- [EXERCISE PROMPT] Format every line in the rows below as a numbered list, omitting blank lines.

- [ROWS]
>>>>

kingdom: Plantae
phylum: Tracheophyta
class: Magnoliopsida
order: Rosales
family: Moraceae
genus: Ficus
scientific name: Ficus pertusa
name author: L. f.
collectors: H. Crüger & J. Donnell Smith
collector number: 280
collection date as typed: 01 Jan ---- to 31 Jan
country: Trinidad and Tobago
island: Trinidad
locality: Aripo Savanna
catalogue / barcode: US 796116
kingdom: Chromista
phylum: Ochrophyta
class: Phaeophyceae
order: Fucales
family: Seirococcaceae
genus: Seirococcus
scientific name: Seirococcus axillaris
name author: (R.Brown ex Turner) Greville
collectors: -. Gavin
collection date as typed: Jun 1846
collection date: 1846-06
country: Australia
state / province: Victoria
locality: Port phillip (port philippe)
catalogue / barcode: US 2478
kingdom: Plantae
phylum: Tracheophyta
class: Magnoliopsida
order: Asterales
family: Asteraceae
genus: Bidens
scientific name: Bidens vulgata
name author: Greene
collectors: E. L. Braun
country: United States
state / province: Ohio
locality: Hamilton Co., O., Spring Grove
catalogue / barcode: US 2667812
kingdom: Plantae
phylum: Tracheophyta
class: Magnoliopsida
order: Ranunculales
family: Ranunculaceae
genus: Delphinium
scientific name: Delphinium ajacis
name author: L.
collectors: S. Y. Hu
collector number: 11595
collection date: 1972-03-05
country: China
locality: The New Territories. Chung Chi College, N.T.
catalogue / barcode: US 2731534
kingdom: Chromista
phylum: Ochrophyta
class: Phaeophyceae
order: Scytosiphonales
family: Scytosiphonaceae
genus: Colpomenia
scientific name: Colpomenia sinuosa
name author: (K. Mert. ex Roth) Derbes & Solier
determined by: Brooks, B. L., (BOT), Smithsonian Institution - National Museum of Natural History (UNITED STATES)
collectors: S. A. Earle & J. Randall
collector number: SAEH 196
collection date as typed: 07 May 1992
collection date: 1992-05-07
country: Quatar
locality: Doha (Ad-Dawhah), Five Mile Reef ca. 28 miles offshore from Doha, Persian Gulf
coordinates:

<<<<

- [RIGHT ANSWER]
1. kingdom: Plantae
2. phylum: Tracheophyta
3. class: Magnoliopsida
4. order: Rosales
5. family: Moraceae
6. genus: Ficus
7. scientific name: Ficus pertusa
8. name author: L. f.
9. collectors: H. Crüger & J. Donnell Smith
10. collector number: 280
11. collection date as typed: 01 Jan ---- to 31 Jan
12. country: Trinidad and Tobago
13. island: Trinidad
14. locality: Aripo Savanna
15. catalogue / barcode: US 796116
16. kingdom: Chromista
17. phylum: Ochrophyta
18. class: Phaeophyceae
19. order: Fucales
20. family: Seirococcaceae
21. genus: Seirococcus
22. scientific name: Seirococcus axillaris
23. name author: (R.Brown ex Turner) Greville
24. collectors: -. Gavin
25. collection date as typed: Jun 1846
26. collection date: 1846-06
27. country: Australia
28. state / province: Victoria
29. locality: Port phillip (port philippe)
30. catalogue / barcode: US 2478
31. kingdom: Plantae
32. phylum: Tracheophyta
33. class: Magnoliopsida
34. order: Asterales
35. family: Asteraceae
36. genus: Bidens
37. scientific name: Bidens vulgata
38. name author: Greene
39. collectors: E. L. Braun
40. country: United States
41. state / province: Ohio
42. locality: Hamilton Co., O., Spring Grove
43. catalogue / barcode: US 2667812
44. kingdom: Plantae
45. phylum: Tracheophyta
46. class: Magnoliopsida
47. order: Ranunculales
48. family: Ranunculaceae
49. genus: Delphinium
50. scientific name: Delphinium ajacis
51. name author: L.
52. collectors: S. Y. Hu
53. collector number: 11595
54. collection date: 1972-03-05
55. country: China
56. locality: The New Territories. Chung Chi College, N.T.
57. catalogue / barcode: US 2731534
58. kingdom: Chromista
59. phylum: Ochrophyta
60. class: Phaeophyceae
61. order: Scytosiphonales
62. family: Scytosiphonaceae
63. genus: Colpomenia
64. scientific name: Colpomenia sinuosa
65. name author: (K. Mert. ex Roth) Derbes & Solier
66. determined by: Brooks, B. L., (BOT), Smithsonian Institution - National Museum of Natural History (UNITED STATES)
67. collectors: S. A. Earle & J. Randall
68. collector number: SAEH 196
69. collection date as typed: 07 May 1992
70. collection date: 1992-05-07
71. country: Quatar
72. locality: Doha (Ad-Dawhah), Five Mile Reef ca. 28 miles offshore from Doha, Persian Gulf
73. coordinates:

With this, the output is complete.